Exercise brief = Collect every line in the records below that contains the string "kern", matching case exactly, and copy each of those lines in full.

-- Start of Provided data --

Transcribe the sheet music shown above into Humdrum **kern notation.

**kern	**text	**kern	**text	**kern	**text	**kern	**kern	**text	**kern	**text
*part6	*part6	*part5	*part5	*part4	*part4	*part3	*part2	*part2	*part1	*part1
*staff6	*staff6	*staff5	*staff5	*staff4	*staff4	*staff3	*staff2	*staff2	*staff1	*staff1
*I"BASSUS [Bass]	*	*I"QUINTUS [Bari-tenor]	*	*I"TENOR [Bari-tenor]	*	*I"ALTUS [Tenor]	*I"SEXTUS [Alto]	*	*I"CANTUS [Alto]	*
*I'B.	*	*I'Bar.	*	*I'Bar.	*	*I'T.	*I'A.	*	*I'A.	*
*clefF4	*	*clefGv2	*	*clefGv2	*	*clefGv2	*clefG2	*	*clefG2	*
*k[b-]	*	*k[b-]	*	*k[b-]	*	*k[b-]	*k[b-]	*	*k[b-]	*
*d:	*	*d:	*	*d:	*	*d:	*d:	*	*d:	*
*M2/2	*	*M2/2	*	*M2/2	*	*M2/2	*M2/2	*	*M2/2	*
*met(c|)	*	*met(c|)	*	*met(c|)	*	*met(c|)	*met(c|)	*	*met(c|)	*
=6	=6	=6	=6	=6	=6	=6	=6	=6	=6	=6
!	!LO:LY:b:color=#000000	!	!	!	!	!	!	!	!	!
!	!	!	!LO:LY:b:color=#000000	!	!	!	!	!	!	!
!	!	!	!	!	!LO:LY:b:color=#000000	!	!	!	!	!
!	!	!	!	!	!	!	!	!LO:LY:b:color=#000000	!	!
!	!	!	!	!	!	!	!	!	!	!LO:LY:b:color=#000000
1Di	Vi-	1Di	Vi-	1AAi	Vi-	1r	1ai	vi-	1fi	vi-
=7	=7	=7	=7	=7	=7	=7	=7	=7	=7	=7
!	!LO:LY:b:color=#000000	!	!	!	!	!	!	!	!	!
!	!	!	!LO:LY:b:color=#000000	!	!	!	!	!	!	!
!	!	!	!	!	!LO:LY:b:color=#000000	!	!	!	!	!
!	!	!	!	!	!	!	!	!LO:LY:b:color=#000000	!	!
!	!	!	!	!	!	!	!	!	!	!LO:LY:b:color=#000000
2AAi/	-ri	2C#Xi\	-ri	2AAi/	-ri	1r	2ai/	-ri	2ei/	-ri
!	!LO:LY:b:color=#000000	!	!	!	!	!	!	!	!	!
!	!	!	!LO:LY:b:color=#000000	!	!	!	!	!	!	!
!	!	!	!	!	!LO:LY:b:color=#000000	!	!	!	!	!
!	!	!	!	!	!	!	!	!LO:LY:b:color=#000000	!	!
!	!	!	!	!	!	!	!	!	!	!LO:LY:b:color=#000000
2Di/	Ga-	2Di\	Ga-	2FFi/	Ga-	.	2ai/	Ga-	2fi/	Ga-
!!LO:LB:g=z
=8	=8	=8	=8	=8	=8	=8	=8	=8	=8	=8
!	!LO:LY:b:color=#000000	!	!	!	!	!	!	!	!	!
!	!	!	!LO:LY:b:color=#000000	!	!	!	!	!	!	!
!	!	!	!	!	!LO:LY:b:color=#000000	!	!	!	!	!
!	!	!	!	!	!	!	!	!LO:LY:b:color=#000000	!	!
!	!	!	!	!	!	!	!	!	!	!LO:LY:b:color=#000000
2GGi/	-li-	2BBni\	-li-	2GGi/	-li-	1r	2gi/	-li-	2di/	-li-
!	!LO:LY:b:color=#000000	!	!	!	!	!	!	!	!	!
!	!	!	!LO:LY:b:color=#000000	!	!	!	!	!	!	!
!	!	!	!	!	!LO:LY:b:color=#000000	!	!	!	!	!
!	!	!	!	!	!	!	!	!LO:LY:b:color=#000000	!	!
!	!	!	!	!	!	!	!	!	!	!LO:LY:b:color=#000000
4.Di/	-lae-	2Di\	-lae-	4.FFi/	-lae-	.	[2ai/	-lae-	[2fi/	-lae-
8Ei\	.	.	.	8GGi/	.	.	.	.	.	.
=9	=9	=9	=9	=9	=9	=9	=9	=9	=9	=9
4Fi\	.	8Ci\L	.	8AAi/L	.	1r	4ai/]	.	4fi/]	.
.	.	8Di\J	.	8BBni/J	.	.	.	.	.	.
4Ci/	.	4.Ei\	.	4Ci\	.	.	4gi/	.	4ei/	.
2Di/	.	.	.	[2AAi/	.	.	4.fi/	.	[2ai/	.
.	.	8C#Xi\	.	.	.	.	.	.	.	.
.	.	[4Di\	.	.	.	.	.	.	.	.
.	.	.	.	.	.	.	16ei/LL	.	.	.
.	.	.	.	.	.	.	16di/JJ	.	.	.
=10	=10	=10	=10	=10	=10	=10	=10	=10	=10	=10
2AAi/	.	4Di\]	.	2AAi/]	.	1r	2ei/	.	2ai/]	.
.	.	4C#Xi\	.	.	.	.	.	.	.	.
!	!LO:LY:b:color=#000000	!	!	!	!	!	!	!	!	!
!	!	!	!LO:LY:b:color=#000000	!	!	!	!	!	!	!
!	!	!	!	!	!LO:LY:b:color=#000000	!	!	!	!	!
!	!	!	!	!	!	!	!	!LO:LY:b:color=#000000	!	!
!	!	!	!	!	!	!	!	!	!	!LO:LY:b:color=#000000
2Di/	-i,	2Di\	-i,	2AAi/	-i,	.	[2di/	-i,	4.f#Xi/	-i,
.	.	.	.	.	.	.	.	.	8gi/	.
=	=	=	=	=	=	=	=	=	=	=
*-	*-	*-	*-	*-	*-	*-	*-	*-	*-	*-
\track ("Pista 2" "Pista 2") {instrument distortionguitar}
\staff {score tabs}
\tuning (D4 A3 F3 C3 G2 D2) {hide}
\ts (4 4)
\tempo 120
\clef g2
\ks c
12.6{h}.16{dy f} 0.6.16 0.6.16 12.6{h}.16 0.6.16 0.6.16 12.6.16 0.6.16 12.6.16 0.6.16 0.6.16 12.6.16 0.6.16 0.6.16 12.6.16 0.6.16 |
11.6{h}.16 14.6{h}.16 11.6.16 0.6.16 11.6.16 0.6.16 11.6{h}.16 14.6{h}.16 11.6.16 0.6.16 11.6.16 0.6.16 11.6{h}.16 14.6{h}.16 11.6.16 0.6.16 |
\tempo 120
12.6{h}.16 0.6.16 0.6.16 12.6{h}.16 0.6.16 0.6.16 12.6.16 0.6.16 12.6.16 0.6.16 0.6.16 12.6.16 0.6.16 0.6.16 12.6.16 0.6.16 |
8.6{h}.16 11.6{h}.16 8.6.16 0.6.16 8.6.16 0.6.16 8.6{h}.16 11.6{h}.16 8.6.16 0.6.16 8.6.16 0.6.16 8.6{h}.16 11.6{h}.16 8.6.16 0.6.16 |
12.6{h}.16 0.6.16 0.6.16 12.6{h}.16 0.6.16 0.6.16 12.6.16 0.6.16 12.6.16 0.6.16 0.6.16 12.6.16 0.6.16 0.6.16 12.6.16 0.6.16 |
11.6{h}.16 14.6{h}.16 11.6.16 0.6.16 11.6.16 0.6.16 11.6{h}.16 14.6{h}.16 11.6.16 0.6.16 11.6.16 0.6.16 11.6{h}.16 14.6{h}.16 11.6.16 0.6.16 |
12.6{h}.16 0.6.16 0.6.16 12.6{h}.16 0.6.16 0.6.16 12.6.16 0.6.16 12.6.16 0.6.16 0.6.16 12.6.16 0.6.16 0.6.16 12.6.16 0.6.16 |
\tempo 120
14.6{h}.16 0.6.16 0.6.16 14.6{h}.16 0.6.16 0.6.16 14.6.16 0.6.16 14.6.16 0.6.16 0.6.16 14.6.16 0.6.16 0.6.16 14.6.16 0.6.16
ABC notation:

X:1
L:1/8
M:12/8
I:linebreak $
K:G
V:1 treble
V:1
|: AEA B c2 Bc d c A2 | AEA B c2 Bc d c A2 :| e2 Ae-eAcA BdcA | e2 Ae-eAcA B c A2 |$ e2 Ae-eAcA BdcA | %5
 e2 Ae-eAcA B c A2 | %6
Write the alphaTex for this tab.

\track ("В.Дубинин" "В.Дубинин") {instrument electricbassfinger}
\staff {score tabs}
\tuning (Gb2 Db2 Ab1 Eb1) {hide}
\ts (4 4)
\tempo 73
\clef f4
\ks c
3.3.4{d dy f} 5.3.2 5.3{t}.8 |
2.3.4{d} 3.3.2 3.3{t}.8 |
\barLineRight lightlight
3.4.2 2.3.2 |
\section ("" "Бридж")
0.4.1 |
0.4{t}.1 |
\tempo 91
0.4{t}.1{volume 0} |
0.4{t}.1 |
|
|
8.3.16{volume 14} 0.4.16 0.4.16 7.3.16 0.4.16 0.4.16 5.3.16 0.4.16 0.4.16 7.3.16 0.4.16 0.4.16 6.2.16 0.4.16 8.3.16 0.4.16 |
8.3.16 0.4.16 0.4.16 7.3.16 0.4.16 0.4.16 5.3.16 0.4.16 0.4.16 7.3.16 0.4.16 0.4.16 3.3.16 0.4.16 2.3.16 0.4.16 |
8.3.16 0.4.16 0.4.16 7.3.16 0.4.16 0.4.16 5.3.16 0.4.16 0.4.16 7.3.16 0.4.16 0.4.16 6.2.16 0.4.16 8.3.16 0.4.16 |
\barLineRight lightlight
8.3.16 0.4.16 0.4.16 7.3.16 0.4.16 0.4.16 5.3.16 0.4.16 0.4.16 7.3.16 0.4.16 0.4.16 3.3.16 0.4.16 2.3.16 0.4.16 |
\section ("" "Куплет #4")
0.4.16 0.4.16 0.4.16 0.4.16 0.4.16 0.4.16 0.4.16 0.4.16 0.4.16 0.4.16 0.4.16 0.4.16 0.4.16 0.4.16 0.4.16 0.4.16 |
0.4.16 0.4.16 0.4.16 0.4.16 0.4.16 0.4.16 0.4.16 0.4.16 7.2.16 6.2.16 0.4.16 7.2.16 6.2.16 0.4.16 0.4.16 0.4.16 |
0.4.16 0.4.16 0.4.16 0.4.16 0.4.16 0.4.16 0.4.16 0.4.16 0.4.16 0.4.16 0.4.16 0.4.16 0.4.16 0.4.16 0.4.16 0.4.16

-- End of Provided data --

Finished answer =
Transcribe the sheet music shown above into Humdrum **kern notation.
**kern	**text	**kern	**text	**kern	**text	**kern	**kern	**text	**kern	**text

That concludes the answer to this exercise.